═══ MATERIALS PROVIDED
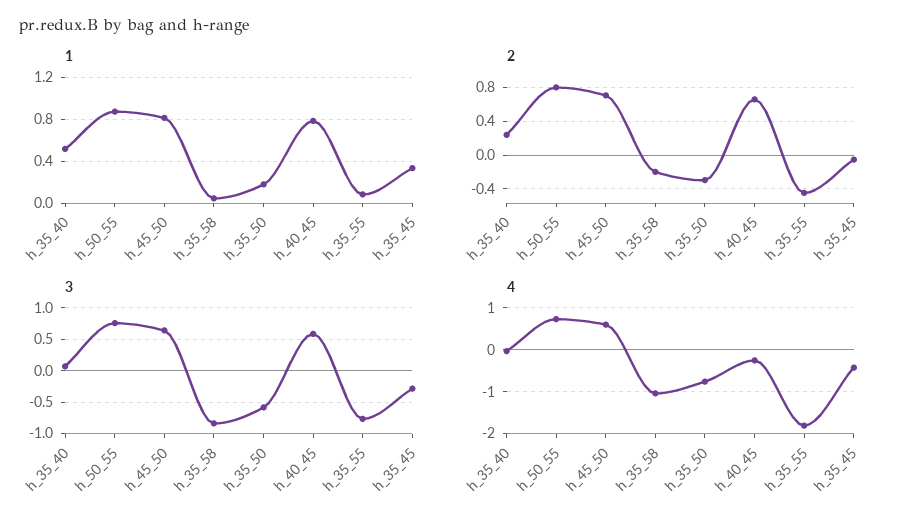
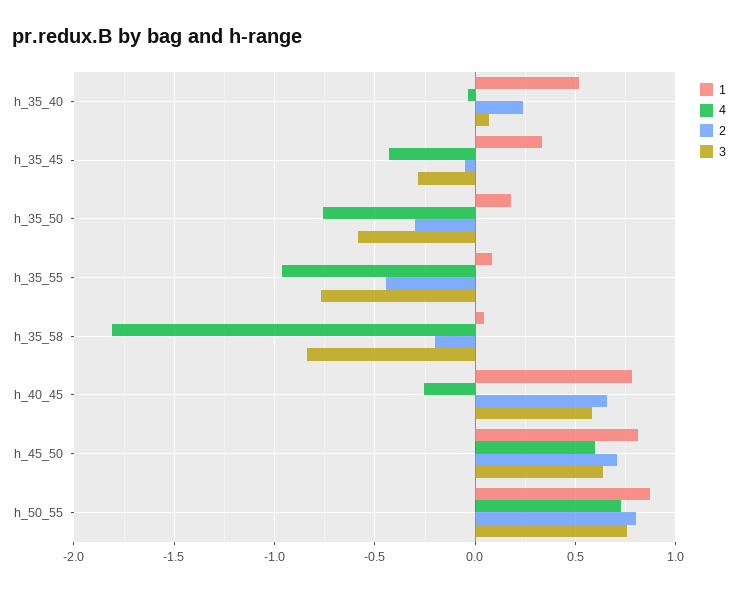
  {
    "1": {
      "h_35_40": 0.5,
      "h_50_55": 0.85,
      "h_45_50": 0.8,
      "h_35_58": 0.05,
      "h_35_50": 0.2,
      "h_40_45": 0.8,
      "h_35_55": 0.1,
      "h_35_45": 0.35
    },
    "2": {
      "h_35_40": 0.25,
      "h_50_55": 0.8,
      "h_45_50": 0.7,
      "h_35_58": -0.2,
      "h_35_50": -0.3,
      "h_40_45": 0.65,
      "h_35_55": -0.45,
      "h_35_45": -0.05
    },
    "3": {
      "h_35_40": 0.05,
      "h_50_55": 0.75,
      "h_45_50": 0.65,
      "h_35_58": -0.85,
      "h_35_50": -0.6,
      "h_40_45": 0.6,
      "h_35_55": -0.75,
      "h_35_45": -0.3
    },
    "4": {
      "h_35_40": -0.05,
      "h_50_55": 0.75,
      "h_45_50": 0.6,
-     "h_35_58": -1,
+     "h_35_58": -1.8,
      "h_35_50": -0.75,
      "h_40_45": -0.25,
-     "h_35_55": -1.8,
+     "h_35_55": -0.95,
      "h_35_45": -0.45
    }
  }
══════
• INSTRUCTIONS FOR THE TASK: Write the records above out again exactly, but not the pictures.

• TASK ANSWER:
  {
    "1": {
      "h_35_40": 0.5,
      "h_50_55": 0.85,
      "h_45_50": 0.8,
      "h_35_58": 0.05,
      "h_35_50": 0.2,
      "h_40_45": 0.8,
      "h_35_55": 0.1,
      "h_35_45": 0.35
    },
    "2": {
      "h_35_40": 0.25,
      "h_50_55": 0.8,
      "h_45_50": 0.7,
      "h_35_58": -0.2,
      "h_35_50": -0.3,
      "h_40_45": 0.65,
      "h_35_55": -0.45,
      "h_35_45": -0.05
    },
    "3": {
      "h_35_40": 0.05,
      "h_50_55": 0.75,
      "h_45_50": 0.65,
      "h_35_58": -0.85,
      "h_35_50": -0.6,
      "h_40_45": 0.6,
      "h_35_55": -0.75,
      "h_35_45": -0.3
    },
    "4": {
      "h_35_40": -0.05,
      "h_50_55": 0.75,
      "h_45_50": 0.6,
-     "h_35_58": -1,
+     "h_35_58": -1.8,
      "h_35_50": -0.75,
      "h_40_45": -0.25,
-     "h_35_55": -1.8,
+     "h_35_55": -0.95,
      "h_35_45": -0.45
    }
  }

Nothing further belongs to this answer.